A=pandas.read_csv(filename,na_values=['-', ','])
If we need to split the values in the file based on our own symbols or values such as “delimiter” we can specify it using “sep” keyword in pandas like
A=pandas.read_csv(filename,sep= ',')
This splits the value to each column every time if the comma(,) symbol occurs.
Storing in CSV:
As reading the csv files,we can also write to a csv file using “to_csv” method to store it locally.
pandas.to_csv("output.csv")
This stores the result as the csv file named “output” in the local storage.
Sql files:
For handling database related operations we can use the “sqllite3” library with the “read_sql” method from Pandas.We can import sqllite3 library as
import sqllite3
First of all we have to create a connection with the database in order to perfom operations in it.Creating a connection can be done with the help of “sqllite3” library like,
con=sqllite3.connect('ak.db')
Here, the connection is created between the database named “ak” and been stored in a variable “con”.Now in order to do query operations we have to use the “read_sql” method from pandas library.
a=pandas.read_sql('Select * from draft',con,index_col='Reg')
This code reads all the data from the “draft” table using “read_sql” method from pandas and stores it into the variable “a”.Usually the first parameter for “read_sql” method should be the query we have to pass.The next parameter should be the connection variable we created previously using “sqllite3.connect” method.The “index_col” parameter is used to set the column which must be used as the index.
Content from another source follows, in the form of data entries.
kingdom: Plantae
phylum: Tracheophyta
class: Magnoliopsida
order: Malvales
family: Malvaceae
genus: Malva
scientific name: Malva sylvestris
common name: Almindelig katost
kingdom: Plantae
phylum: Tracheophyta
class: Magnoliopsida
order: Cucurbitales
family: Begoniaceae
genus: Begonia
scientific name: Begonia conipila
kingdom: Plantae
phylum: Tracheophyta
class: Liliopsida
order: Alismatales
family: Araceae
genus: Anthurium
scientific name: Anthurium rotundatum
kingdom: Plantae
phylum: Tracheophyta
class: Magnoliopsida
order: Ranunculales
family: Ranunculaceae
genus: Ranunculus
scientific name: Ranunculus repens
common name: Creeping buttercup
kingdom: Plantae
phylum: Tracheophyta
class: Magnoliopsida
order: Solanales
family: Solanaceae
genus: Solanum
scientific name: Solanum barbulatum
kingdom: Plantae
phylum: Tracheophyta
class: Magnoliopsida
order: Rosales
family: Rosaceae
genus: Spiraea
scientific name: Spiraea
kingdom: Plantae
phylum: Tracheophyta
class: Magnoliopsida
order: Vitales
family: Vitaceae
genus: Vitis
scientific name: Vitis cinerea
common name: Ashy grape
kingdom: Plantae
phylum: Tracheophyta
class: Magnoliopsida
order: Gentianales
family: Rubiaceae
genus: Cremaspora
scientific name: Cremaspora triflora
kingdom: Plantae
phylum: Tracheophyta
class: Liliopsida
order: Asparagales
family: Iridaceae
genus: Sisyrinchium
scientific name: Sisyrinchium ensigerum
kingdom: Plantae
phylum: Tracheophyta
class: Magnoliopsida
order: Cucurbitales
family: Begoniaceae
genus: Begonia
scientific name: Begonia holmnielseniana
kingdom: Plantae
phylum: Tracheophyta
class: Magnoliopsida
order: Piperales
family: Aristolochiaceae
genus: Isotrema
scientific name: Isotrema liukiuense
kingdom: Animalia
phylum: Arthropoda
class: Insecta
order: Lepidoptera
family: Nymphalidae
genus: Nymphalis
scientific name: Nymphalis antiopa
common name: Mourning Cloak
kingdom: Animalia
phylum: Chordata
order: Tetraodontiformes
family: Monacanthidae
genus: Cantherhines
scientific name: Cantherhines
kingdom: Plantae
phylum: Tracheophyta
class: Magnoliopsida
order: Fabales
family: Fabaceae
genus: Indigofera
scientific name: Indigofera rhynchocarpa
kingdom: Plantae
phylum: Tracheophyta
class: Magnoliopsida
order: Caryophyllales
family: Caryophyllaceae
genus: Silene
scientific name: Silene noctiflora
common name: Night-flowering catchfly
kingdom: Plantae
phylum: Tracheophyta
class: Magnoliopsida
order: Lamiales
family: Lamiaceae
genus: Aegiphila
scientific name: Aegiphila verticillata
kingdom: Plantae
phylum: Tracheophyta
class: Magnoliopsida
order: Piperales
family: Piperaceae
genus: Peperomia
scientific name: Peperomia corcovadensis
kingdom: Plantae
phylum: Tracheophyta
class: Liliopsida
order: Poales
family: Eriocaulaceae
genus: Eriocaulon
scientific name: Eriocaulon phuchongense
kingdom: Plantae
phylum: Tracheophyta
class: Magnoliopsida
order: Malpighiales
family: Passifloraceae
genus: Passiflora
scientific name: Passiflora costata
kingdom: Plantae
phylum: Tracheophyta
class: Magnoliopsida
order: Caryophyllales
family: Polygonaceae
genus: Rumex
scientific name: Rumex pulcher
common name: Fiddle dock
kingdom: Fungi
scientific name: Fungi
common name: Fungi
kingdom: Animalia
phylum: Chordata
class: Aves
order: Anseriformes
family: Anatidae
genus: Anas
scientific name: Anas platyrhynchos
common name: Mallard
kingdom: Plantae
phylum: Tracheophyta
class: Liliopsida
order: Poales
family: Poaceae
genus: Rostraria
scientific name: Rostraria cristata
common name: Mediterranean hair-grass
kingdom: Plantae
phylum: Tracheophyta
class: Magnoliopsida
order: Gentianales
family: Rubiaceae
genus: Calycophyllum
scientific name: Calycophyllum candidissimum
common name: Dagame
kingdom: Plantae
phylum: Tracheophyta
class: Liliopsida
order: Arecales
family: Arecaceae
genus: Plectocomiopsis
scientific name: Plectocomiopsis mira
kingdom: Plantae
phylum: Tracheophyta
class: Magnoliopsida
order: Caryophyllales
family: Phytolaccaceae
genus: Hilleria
As same as reading sql files we can also write datas directly to the sql files using “to_sql” method from pandas library.
HTML:
So Html tables and files are mostly optimised for the users and not for the computers.So it may be very dificult to save and clean datas in an complex html page table.
For reading html tables we can use the “read_html” method from pandas library.So for reading a html table
a="https://_________"
table=pandas.read(a)
The above code takes all the tables int he url specified in the variable “a” and stores it all in another variable called “table”.To view the length of the total tabels fetched ,we can use the “len” keyword,
len(table)
If there are various tables in the page and we need only a specified table to be stored in a new variable,then we can do it like
newtable=table[2]
If we need all the tables in the html page to be displayed ,then we can do it by just calling the variable name
table
If we need to delete a specific table variable we can do it using the “drop”command.
new.drop()
Excel files:
Till now we learned about how to work with csv files,sql files and html pages.Now lets see how to work with excel sheets.For reading from a excel file we can use the “read_excel” method in pandas.
b=pandas.read_excel(filename)
This reads the excel file and stores it in the variable “b”.If this excel file has more dhan one sheets then it just read the first sheet and stores it.,But incase if we did not need the first sheet and we need any other specific sheet ,then we can specify it like,
b=pandas.read_excel=(filename,sheet_name='Product')
Like this we can specify which sheet needs to be readed.This method also has various parameter to work with excel files but not everything is mandatory.
As same as this we can store the results to an excel sheet by using the “to_excel” method in pandas.
b.to_excel('NEW.xlsx')
This stores the result in the variable “b” to an excel sheet named “NEW”.But if we need to store more dhan one sheet in a file and if we need to specify the sheet name that is also possible by using the “sheet_name” parameter
b.to_excel('NEX.xlsx',sheet_name='Products')
This method also has various parameter like header,index_col,etc.